▶ **Trecho citado**
* * * * *

A advogada Luana Vieira, a mãe, de 72 anos, e dois cachorros da família, viveram um momento dramático na manhã de domingo, no Parque da Cidade. Eles foram atacados por um exame de abelhas à altura do Estacionamento 7. Tufão, um dos cachorros, não resistiu e morreu. Provavelmente, salvou a família de consequências mais graves. Luana tem razão em um ponto: a administração do Parque deveria avisar aos frequentadores sobre o perigo das abelhas.
Senti-me na pele da família, pois, durante a adolescência, vivi experiência semelhante. Meu pai era um sertanejo pernambucano impulsivo, voluntarioso e temerário. Certo dia, resolveu instalar uma colmeia em um armário no quintal, bem próximo à casa. Alertei para o perigo, mas ele era teimoso. De fato, chegaram à colher muitos favos saborosos de mel.
No entanto, numa tarde, um enxame de abelhas africanas misturou-se com a colmeia da casa e provocou o caos. A gente ouvia o zumbido rascante e as nuvens de insetos movendo-se furiosamente no espaço aéreo. Atacavam tudo que encontrassem pela frente. Galinhas tombavam estateladas. Com a impulsividade de sempre, meu pai apanhou gasolina e ateou fogo ao armário.
Aí é que elas se assanharam mesmo. Investiram contra nós, picaram a família inteira, atacaram as pessoas que passavam na rua. Misturaram-se com a fumaça. Mas, finalmente, tudo serenou. E, neste momento, vivemos um lance que parece extraído diretamente de uma trama de realismo fantástico de Gabriel García Marquez.
Enterramos no quintal algumas galinhas que quedaram desfalecidas. Todavia, para nossa estupefação, de repente, elas emergiam sujas de terra, renascidas do chão. Julgávamos que elas estivessem mortas, mas estavam apenas anestesiadas pelo veneno inoculado pelas abelhas.

* * * * *

▶ **Dados para análise**

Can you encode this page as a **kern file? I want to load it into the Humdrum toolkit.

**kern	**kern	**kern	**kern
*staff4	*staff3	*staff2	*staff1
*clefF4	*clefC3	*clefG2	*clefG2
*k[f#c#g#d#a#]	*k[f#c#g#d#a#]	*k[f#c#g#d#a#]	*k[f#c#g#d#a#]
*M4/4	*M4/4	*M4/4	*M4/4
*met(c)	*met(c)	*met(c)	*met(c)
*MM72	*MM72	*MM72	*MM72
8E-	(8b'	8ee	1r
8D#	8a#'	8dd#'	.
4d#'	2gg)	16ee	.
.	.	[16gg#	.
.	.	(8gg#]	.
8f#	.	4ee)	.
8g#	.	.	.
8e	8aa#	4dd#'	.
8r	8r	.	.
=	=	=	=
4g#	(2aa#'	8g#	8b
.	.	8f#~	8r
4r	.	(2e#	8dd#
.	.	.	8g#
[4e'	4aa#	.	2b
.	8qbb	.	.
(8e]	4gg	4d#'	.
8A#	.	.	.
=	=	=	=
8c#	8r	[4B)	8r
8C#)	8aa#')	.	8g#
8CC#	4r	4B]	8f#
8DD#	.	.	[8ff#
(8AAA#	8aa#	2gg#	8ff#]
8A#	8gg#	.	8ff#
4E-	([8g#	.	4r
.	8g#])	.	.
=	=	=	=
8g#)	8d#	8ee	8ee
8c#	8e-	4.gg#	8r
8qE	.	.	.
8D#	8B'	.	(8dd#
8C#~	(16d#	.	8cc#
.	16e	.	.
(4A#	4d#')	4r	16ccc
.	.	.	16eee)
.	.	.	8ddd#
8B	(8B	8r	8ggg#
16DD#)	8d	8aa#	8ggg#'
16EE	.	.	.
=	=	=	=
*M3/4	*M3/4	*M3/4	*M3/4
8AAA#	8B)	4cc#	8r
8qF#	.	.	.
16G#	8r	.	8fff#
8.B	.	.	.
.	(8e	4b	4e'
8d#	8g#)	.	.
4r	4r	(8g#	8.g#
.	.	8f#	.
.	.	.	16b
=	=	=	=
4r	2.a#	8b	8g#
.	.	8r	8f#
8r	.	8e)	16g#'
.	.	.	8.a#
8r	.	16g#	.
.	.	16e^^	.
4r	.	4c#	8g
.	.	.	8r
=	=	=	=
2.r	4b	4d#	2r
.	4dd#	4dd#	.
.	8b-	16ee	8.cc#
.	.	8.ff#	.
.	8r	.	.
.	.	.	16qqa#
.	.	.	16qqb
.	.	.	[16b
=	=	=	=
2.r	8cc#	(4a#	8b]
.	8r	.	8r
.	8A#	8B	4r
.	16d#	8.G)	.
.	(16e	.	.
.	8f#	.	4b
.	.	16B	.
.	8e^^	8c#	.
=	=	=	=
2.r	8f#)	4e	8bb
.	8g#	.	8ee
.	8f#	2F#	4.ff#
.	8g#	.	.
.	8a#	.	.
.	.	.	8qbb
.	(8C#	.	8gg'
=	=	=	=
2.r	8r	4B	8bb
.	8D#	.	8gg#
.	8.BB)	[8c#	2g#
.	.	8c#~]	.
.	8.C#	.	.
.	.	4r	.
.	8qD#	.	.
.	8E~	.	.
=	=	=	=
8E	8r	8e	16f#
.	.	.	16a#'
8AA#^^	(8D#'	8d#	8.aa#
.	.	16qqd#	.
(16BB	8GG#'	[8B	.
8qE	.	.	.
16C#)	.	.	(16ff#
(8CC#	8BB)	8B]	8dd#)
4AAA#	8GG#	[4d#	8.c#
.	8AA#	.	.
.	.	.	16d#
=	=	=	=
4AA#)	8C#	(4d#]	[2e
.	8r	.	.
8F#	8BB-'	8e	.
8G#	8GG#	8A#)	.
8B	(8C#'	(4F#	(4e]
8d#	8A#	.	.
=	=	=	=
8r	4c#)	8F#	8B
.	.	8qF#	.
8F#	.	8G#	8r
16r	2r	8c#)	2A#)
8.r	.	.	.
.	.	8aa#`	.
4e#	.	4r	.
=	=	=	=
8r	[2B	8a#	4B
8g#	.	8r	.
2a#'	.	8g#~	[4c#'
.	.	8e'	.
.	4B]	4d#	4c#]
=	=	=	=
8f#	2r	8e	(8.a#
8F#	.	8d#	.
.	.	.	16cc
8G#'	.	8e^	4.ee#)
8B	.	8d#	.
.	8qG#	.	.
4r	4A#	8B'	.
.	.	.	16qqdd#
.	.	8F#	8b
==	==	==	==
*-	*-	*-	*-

* * * * *

▶ **Verifique sua compreensão**
1. Devolva, sem nenhuma alteração, o trecho da crônica sobre as abelhas que começa em "Aí é que elas" e segue até "inoculado pelas abelhas.".
2. Na crônica sobre as abelhas, em que ponto do Parque da Cidade a família de Luana Vieira foi atacada?
3. Continue a crônica sobre as abelhas a partir do ponto em que ela termina.

▶ **Respostas das tarefas**
1.
Aí é que elas se assanharam mesmo. Investiram contra nós, picaram a família inteira, atacaram as pessoas que passavam na rua. Misturaram-se com a fumaça. Mas, finalmente, tudo serenou. E, neste momento, vivemos um lance que parece extraído diretamente de uma trama de realismo fantástico de Gabriel García Marquez.
Enterramos no quintal algumas galinhas que quedaram desfalecidas. Todavia, para nossa estupefação, de repente, elas emergiam sujas de terra, renascidas do chão. Julgávamos que elas estivessem mortas, mas estavam apenas anestesiadas pelo veneno inoculado pelas abelhas.

2. À altura do Estacionamento 7.

3.
Entretanto, voltemos a Brasília. Já foram 60 acidentes com abelhas de janeiro a junho. Para tentar entender um pouco do que está acontecendo, telefonei para Thiago Roure, vizinho de condomínio, que acaba de concluir doutorado sobre como a fertilização afeta a comunidade de plantas do Cerrado. E uma parte da pesquisa foi sobre os efeitos no comportamento das abelhas na polinização de plantas e de flores.
O aumento da incidência de ataques de abelhas nas cidades é sinal de quê? A resposta é de uma obviedade humilhante. De desmatamento, de queimadas, de destruição do meio ambiente, constata Thiago: “Não sou eu que está dizendo isso, são os cientistas de todo o mundo”.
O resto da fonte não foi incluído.